What to produce:
In the records below, find each line that holds "SQUARE" and return it.

*** Opening Supplied entries ***

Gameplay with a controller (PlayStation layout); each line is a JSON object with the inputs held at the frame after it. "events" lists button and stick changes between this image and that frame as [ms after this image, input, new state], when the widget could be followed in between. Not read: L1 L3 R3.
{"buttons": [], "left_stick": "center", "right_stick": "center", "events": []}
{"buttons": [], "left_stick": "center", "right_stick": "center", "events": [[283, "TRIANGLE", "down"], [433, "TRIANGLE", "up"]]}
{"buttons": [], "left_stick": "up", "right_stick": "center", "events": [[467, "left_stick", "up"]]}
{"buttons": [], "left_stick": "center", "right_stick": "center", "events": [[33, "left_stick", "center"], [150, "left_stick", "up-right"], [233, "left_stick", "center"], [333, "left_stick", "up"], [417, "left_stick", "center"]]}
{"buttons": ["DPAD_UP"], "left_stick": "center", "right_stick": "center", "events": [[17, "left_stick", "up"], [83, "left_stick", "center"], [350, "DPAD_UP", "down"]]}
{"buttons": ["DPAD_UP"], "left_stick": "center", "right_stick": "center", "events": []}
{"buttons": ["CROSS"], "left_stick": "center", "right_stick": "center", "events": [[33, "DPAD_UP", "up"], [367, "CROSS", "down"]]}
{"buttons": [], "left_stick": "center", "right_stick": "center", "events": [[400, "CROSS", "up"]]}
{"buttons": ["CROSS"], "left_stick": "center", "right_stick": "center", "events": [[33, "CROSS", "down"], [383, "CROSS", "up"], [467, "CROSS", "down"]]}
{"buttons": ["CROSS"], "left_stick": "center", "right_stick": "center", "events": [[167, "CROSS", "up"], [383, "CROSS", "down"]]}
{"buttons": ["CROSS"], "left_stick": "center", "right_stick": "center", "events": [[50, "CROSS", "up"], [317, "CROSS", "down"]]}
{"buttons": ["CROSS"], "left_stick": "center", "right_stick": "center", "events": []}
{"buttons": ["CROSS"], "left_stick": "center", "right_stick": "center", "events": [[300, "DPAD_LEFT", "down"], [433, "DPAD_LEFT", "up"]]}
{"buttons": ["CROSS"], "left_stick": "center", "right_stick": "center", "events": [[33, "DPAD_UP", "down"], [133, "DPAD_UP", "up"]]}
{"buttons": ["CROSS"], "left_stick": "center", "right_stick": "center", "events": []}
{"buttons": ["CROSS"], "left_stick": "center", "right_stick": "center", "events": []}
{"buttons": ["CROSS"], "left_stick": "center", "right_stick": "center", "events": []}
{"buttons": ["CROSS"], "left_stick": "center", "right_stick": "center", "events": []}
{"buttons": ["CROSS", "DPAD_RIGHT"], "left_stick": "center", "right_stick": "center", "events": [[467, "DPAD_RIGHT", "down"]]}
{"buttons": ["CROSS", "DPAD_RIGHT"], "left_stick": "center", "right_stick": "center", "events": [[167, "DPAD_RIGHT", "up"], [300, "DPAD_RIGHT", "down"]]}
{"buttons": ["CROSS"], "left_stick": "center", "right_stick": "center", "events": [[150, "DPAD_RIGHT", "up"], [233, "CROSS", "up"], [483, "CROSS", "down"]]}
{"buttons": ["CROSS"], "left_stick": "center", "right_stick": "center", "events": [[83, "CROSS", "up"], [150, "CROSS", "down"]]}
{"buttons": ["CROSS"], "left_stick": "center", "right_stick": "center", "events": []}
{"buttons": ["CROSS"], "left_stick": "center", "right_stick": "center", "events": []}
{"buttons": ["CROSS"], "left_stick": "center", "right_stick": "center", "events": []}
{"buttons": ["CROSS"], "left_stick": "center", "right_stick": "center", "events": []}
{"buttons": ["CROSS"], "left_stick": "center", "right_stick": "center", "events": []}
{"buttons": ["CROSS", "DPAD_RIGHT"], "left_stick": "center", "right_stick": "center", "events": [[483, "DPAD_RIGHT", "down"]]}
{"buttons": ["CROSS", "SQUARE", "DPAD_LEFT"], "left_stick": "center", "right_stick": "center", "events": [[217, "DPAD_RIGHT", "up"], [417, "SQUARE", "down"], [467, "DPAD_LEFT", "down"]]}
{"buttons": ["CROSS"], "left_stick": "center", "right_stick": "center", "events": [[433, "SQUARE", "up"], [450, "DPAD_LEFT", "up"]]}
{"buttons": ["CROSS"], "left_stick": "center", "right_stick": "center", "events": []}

*** Closing Supplied entries ***

Response below:
{"buttons": ["CROSS", "SQUARE", "DPAD_LEFT"], "left_stick": "center", "right_stick": "center", "events": [[217, "DPAD_RIGHT", "up"], [417, "SQUARE", "down"], [467, "DPAD_LEFT", "down"]]}
{"buttons": ["CROSS"], "left_stick": "center", "right_stick": "center", "events": [[433, "SQUARE", "up"], [450, "DPAD_LEFT", "up"]]}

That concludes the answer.